[SOURCE RECORDS]

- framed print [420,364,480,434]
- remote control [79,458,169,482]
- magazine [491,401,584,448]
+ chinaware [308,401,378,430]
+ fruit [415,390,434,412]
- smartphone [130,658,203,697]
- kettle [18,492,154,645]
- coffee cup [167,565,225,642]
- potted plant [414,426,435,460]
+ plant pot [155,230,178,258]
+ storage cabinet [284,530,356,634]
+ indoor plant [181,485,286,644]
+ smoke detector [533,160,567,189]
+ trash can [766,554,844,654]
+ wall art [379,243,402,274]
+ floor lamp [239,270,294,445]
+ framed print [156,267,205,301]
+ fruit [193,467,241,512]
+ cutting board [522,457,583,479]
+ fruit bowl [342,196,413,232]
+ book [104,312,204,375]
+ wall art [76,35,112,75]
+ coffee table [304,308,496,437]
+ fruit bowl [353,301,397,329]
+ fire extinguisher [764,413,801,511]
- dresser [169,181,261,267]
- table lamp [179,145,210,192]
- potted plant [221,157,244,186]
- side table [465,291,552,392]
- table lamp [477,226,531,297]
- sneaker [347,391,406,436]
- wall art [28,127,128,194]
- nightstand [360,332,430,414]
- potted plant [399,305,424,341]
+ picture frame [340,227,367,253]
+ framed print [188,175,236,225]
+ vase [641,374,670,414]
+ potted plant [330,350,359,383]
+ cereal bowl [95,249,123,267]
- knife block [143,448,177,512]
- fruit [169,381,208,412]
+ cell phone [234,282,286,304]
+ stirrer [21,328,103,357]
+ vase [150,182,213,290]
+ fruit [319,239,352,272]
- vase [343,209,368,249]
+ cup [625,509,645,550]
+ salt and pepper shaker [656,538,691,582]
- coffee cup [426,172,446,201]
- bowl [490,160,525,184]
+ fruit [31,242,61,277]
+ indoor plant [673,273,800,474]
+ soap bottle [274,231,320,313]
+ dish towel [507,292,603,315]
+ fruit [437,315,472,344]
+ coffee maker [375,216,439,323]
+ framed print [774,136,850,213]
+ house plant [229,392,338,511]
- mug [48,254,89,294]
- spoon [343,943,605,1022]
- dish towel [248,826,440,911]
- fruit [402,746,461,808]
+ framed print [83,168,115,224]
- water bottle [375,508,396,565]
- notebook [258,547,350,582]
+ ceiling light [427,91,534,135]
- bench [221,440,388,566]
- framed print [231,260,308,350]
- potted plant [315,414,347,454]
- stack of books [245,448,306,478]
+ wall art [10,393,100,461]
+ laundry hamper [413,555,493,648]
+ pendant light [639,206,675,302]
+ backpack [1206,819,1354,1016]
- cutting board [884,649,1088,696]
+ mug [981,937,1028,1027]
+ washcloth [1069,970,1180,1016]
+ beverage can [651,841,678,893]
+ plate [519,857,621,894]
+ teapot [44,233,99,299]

[TASK DESCRIPTION] Within the material above, find every line containing the word "indoor" and copy it.

[RESPONSE TO THE TASK]
+ indoor plant [181,485,286,644]
+ indoor plant [673,273,800,474]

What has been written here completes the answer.